The death and destruction in Nepal, which is quite close to our heartland, similarly has also been quite shocking. Disenchanted with the political process, the Maoists launched an underground venture in February 1996 and were soon catapulted to the forefront of national politics. But about 13,000 lost their lives and 70 to 80 percent of them are known to be civilians. Most of these casualties are said to have been inflicted by the Royal Army but the Maoists certainly have to share a part of the blame. The guerrillas, however, gradually redefined their national agenda to install an elected constituent assembly to draft a constitution for a federal, democratic, secular and egalitarian republican state and, contrary to all predictions, emerged as the largest majority party in the constituent assembly. The constitution drafted by them has already ousted the monarchy entrenched for over six centuries.

Their progress, for some time, has been stymied by internal fights yet their potential and credentials as the largest political force are quite beyond question.
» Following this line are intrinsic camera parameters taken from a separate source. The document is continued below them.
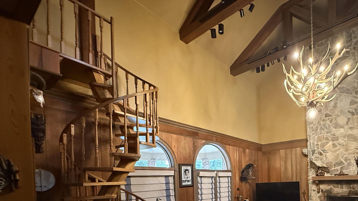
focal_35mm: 21
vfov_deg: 47.9
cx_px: 238
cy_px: 182
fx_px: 199
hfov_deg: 81.1
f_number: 2.2
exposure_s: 1/60
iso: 800
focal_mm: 2.22
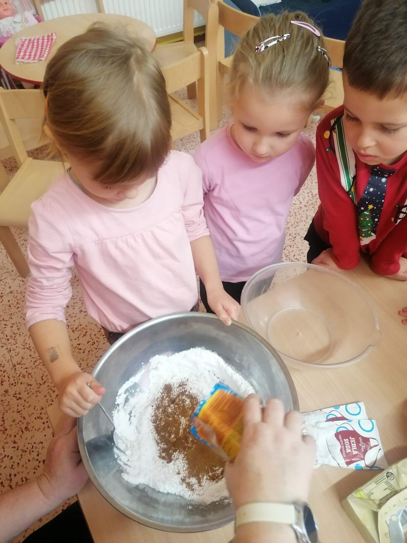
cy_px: 272
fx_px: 423
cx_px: 204
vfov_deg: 65.3
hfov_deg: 51.4
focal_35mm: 27
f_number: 1.8
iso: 500
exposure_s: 1/50
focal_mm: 4.75
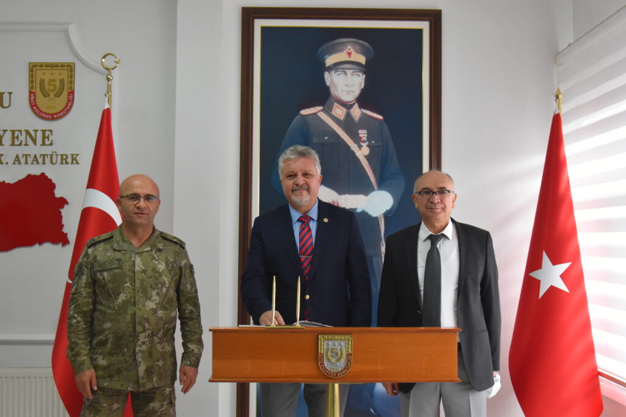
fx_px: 704
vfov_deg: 33.0
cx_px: 313
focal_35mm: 40
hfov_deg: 47.9
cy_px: 208
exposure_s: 1/125
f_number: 4
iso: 1250
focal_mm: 27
Some western countries still scoff at their strategies yet their achievement, like some former Latin American Marxist mentors like Dilma, lies in the marvellous perspicuity of their insight and analysis to infer the inevitable need to pursue the peaceful political path. Dilma, at her debut as a Marxist activist, is actually known to have debated the peaceful versus perilous armed pursuit and preferred to partake in the latter. The dilemma had similarly confounded the founders of the Marxist dream. Yet, despite the riveting romance, thrill, promise and appeal of instant impact and rapid reforms generated by revolutions, the evolving human mind, attitudes and realities have been gradually turning to the domain of dialogue and compromise with the widest participation of stakeholders. The scepticism about the lasting impact and utility or ‘balance sheets’ of some great revolutions ushered through millions of deaths, devastation and irreparable social and psychological trauma has now been growing for quite sometime. The millions lost in the process unfortunately could never share the paradise and utopias built with their blood. The efficacy of varying versions of west European democracy crafted through relatively far less blood and more parleys, pursuance and ballots, consequently, has become far more appealing.

Even in Pakistan, Zulfikar Ali Bhutto is known to have discouraged the purported Al-Zulfikar type ventures by his scions and aficionados. Benazir similarly advocated and pursued a peaceful path of dialogue, reconciliation, reverence and submission to the will and verdict of the electorate. The transition of Nepal and some Latin American states from their long turbulent past pounded by the paroxysms of inflamed passions, revolutionary zeal, armed encounters, fiery feuds, massacres, heists, killings, kidnappings, state terror, repression, dislocation and destruction, once again proves the futility of violent armed conflicts beckoning the inveterate extremist hordes around us to recalibrate and replace their tactics of bullets, bloodshed and brutalities with a more rewarding recourse to persuasion and participation through ballots.